Le 7 avril, j'ai été invité en tant qu'expert et intervenant de Sber à la conférence « Application de l'intelligence artificielle dans les activités répressives et militaires », organisée à la Technohub de Sber par le Centre interministériel d'étude de l'emploi au combat des technologies avancées.
La conférence et le Centre ont réuni des représentants des principaux établissements d'enseignement des ministères concernés — cadets, corps professoral, ainsi que des employés des forces de l'ordre et des forces armées de la Fédération de Russie. Comme son nom l'indique, les experts ont parlé des méthodes existantes et prometteuses d'utilisation de l'IA à des fins militaires, ainsi que dans le contexte de la sécurité nationale.
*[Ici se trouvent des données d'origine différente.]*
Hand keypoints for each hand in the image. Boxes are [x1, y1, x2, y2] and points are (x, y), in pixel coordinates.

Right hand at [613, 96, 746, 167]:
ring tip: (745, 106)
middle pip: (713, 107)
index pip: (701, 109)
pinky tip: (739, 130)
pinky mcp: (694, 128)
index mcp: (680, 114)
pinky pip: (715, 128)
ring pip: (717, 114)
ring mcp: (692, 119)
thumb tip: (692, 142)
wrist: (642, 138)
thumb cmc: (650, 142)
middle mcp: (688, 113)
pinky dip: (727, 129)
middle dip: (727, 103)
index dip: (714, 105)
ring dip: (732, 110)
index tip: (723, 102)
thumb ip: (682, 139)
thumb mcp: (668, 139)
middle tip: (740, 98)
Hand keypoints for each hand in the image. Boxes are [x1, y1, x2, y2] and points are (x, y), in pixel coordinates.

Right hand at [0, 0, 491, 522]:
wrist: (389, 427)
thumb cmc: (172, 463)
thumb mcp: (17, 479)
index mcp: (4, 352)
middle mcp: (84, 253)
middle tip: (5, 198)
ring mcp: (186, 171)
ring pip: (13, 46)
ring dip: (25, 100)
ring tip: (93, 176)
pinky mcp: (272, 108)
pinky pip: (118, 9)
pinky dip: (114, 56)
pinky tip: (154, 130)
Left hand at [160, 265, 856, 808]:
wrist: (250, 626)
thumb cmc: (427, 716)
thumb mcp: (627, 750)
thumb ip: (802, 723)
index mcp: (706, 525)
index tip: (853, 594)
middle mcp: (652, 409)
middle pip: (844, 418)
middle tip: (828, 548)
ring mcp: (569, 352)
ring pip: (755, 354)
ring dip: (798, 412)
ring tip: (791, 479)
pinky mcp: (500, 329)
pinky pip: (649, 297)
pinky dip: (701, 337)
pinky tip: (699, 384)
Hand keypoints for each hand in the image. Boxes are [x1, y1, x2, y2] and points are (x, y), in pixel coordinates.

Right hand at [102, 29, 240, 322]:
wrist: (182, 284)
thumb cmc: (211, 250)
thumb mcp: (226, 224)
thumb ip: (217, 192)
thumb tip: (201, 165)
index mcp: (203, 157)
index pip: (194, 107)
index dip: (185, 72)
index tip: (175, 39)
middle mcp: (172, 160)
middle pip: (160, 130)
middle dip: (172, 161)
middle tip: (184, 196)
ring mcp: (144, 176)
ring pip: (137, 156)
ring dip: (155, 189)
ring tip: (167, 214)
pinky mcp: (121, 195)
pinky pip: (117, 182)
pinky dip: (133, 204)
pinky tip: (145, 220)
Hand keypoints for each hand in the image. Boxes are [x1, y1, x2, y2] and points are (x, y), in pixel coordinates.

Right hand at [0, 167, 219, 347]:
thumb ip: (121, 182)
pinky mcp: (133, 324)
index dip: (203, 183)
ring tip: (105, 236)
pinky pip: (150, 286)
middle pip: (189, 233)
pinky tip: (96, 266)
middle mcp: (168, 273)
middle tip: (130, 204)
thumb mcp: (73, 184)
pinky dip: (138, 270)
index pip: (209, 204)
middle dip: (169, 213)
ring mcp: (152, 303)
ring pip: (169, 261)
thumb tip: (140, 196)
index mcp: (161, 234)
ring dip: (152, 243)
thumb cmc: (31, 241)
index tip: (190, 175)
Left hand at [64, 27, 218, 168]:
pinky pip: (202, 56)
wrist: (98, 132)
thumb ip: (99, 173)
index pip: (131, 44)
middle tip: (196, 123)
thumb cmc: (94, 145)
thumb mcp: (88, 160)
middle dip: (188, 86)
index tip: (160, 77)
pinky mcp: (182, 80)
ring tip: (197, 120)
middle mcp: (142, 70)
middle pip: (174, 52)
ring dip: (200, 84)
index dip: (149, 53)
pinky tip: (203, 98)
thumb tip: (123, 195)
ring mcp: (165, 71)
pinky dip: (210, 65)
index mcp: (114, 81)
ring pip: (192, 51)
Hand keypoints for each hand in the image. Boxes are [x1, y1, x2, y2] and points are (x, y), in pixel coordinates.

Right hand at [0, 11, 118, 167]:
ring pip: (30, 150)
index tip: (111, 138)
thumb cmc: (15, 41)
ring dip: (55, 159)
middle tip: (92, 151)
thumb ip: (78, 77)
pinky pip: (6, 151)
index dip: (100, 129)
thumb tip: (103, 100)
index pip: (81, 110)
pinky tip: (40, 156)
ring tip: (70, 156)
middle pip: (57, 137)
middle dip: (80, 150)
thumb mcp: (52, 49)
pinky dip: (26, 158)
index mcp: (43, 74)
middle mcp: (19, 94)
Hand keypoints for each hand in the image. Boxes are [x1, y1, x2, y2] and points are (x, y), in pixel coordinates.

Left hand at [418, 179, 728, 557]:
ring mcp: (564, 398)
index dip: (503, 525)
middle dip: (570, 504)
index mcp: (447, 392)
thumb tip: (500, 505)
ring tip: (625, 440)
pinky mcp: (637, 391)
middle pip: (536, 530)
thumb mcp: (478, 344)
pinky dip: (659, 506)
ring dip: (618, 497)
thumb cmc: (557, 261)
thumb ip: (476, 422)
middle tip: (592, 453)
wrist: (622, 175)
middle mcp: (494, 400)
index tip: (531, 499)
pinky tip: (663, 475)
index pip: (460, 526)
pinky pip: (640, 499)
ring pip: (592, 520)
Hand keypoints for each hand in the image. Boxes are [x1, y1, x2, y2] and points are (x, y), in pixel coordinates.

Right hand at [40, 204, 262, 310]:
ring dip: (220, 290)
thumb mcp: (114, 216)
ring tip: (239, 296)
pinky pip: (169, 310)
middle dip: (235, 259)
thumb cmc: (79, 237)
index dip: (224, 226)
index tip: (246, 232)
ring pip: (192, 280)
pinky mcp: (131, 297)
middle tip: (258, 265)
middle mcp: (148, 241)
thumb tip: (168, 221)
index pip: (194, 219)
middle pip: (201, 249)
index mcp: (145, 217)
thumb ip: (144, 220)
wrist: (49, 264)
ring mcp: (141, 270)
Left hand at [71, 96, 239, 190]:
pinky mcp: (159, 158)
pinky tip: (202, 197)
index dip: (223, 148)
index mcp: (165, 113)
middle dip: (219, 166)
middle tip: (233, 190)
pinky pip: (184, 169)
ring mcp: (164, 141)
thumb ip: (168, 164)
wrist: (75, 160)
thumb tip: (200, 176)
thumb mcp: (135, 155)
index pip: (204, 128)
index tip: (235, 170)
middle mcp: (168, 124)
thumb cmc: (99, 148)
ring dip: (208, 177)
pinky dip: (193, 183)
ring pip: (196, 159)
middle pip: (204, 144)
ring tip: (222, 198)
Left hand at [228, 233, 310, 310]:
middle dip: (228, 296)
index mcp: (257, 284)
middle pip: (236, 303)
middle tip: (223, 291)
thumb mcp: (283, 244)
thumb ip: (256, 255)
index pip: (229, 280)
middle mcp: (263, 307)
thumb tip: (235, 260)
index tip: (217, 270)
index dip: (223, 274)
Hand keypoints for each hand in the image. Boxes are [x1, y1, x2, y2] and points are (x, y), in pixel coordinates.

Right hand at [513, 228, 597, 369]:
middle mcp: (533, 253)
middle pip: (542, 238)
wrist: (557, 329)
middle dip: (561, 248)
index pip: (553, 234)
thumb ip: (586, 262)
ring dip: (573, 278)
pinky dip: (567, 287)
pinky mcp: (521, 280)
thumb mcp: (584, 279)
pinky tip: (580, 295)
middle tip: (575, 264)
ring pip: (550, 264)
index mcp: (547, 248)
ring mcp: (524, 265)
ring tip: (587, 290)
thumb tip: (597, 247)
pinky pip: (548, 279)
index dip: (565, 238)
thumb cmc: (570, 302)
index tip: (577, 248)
Je partagerai mes documents et réflexions sur ce sujet dans les prochains articles, mais pour l'instant, un peu sur l'événement lui-même.
Tout d'abord, bien sûr, nous avons examiné l'expérience étrangère, discuté des cas de l'opération militaire spéciale et d'autres conflits armés en cours, qui ont déjà largement changé le visage de la guerre moderne. La plateforme est devenue un lieu d'échange de connaissances de pointe, d'approches et d'opinions d'experts ayant des expériences et des points de vue différents sur la résolution de certaines tâches.
Je prépare un document séparé, mais pour l'instant je dirai brièvement : je suis un partisan du technocentrisme. Le développement actif des technologies et le progrès sont le fondement de la civilisation humaine, la garantie de son avenir et un moyen de résoudre la plupart des problèmes. Dans mon intervention, j'ai parlé du fait que l'IA est le marché à la croissance la plus rapide avec un CAGR de 31,5%. J'ai parlé du fait que 72% des entreprises, selon les données de la HSE, intègrent ou ont déjà intégré des outils d'IA dans leur travail. Et bien sûr, de la manière dont l'adversaire potentiel utilise déjà l'IA à des fins militaires. L'intelligence artificielle n'est plus un battage médiatique, mais l'infrastructure de la nouvelle économie mondiale. Oui, de nouveaux défis et risques sont apparus, mais on ne peut pas les annuler par des interdictions et des dénis. Nous pouvons soit chevaucher cette tendance, soit nous retrouver un jour sur les pages poussiéreuses de l'histoire.
Il me semblait que les forces de l'ordre étaient un domaine extrêmement conservateur avec une tolérance zéro au risque : le prix de l'erreur y est trop élevé. Mais j'ai été agréablement surpris. Premièrement, j'étais presque totalement solidaire avec tous les intervenants et je partageais largement leur vision assez progressiste des choses. Deuxièmement, j'ai eu une discussion très animée et productive avec d'autres experts sur les questions d'application des technologies et les défis qui l'accompagnent.
Oui, les opinions conservatrices sur de nombreux problèmes et leurs solutions persistent largement. Mais c'est précisément pourquoi j'ai été agréablement surpris une fois de plus : ils étaient prêts à parler ouvertement avec moi, sur un pied d'égalité, à discuter vivement et même à être d'accord sur certains points. Le dialogue a été vivant, substantiel et sans aucun doute positif.
Un grand merci aux collègues pour cela. Je suis très heureux d'avoir fait partie de cet événement. J'espère avoir pu être utile.